Reproduce every line of the records below without changing anything, and leave the pictures out of your answer.

■ **EXTRACTED RECORDS**
──────────────────────────────

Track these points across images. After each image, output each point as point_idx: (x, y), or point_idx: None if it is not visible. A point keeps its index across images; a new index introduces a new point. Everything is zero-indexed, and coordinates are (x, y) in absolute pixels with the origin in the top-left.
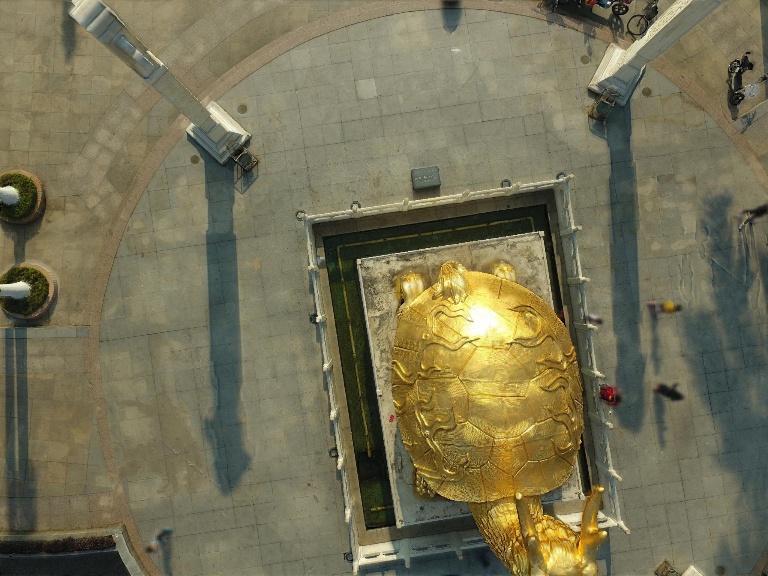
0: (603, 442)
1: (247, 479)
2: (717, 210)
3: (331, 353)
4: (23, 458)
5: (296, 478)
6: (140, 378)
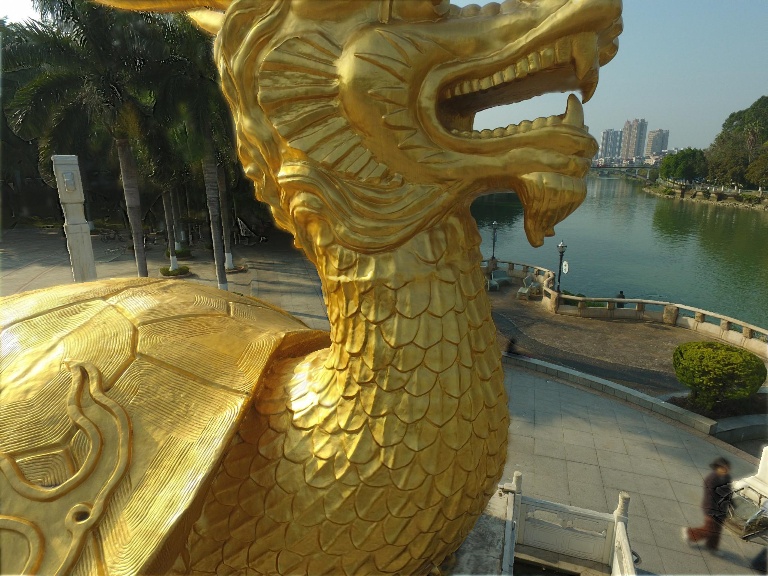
0: None
1: None
2: None
3: None
4: None
5: None
6: None
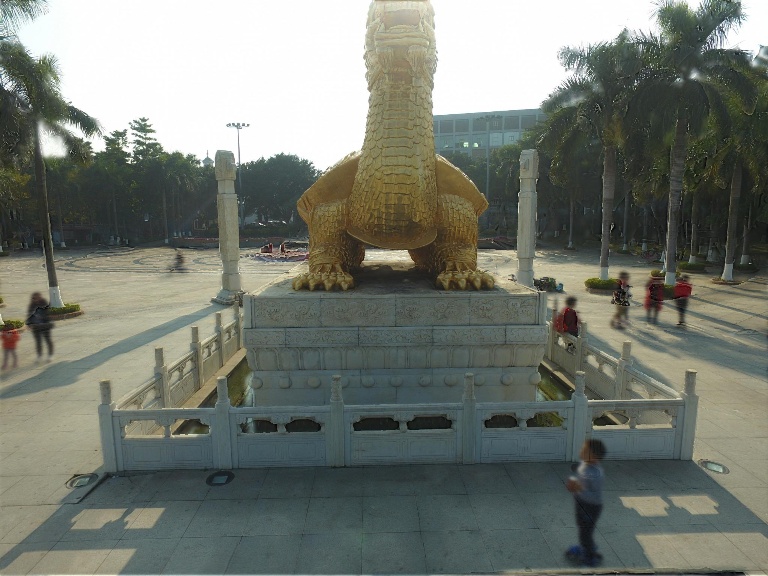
0: None
1: (27, 398)
2: None
3: None
4: None
5: None
6: None
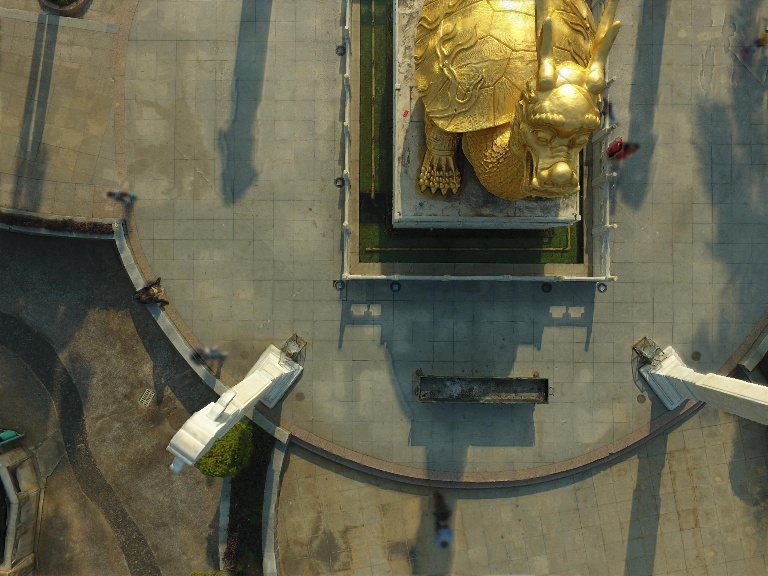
0: (604, 200)
1: (251, 194)
2: (747, 8)
3: (352, 86)
4: (37, 140)
5: (299, 201)
6: (162, 81)
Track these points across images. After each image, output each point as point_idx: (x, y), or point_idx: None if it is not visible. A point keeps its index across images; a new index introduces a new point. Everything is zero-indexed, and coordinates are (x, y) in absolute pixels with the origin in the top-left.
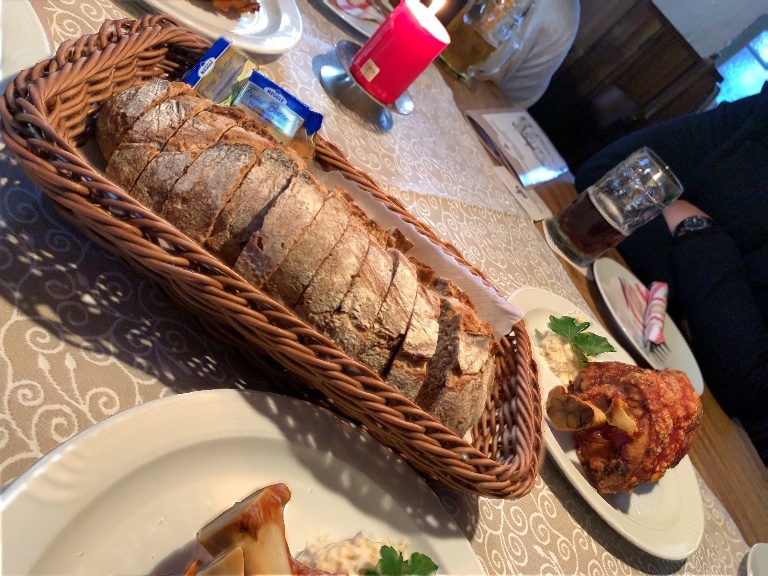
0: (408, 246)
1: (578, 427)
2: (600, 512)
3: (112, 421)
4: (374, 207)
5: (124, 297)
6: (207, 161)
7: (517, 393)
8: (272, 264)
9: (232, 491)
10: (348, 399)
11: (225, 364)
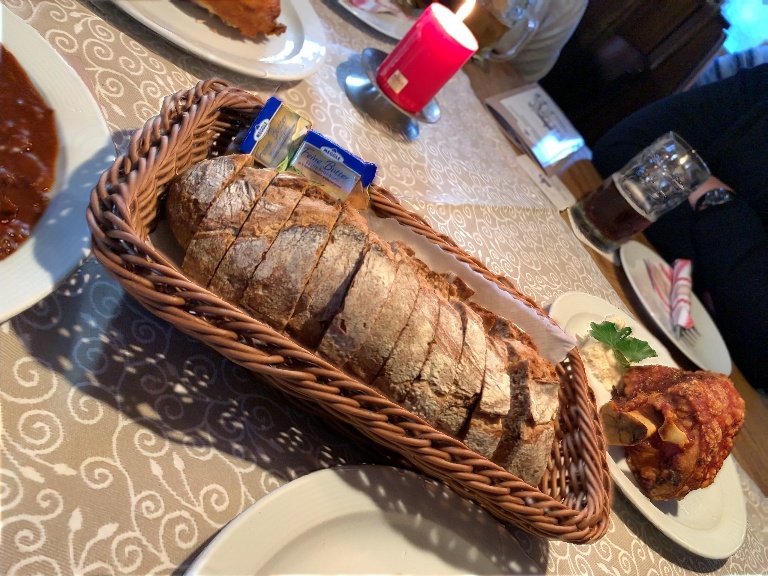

──────────────────────────────

■ **ANSWER FOR THIS EXERCISE**
Track these points across images. After each image, output each point as point_idx: (x, y), or point_idx: None if it is not visible. A point keeps its index across images; a new index introduces a new point. Everything is zero-indexed, and coordinates are (x, y) in absolute pixels with the origin in the top-left.
0: (603, 442)
1: (247, 479)
2: (717, 210)
3: (331, 353)
4: (23, 458)
5: (296, 478)
6: (140, 378)
0: None
1: None
2: None
3: None
4: None
5: None
6: None
0: None
1: (27, 398)
2: None
3: None
4: None
5: None
6: None
0: (604, 200)
1: (251, 194)
2: (747, 8)
3: (352, 86)
4: (37, 140)
5: (299, 201)
6: (162, 81)
Track these points across images. After each image, output each point as point_idx: (x, y), or point_idx: None if it is not visible. A point keeps its index across images; a new index introduces a new point. Everything is zero-indexed, and coordinates are (x, y) in absolute pixels with the origin in the top-left.
0: (408, 246)
1: (578, 427)
2: (600, 512)
3: (112, 421)
4: (374, 207)
5: (124, 297)
6: (207, 161)
7: (517, 393)
8: (272, 264)
9: (232, 491)
10: (348, 399)
11: (225, 364)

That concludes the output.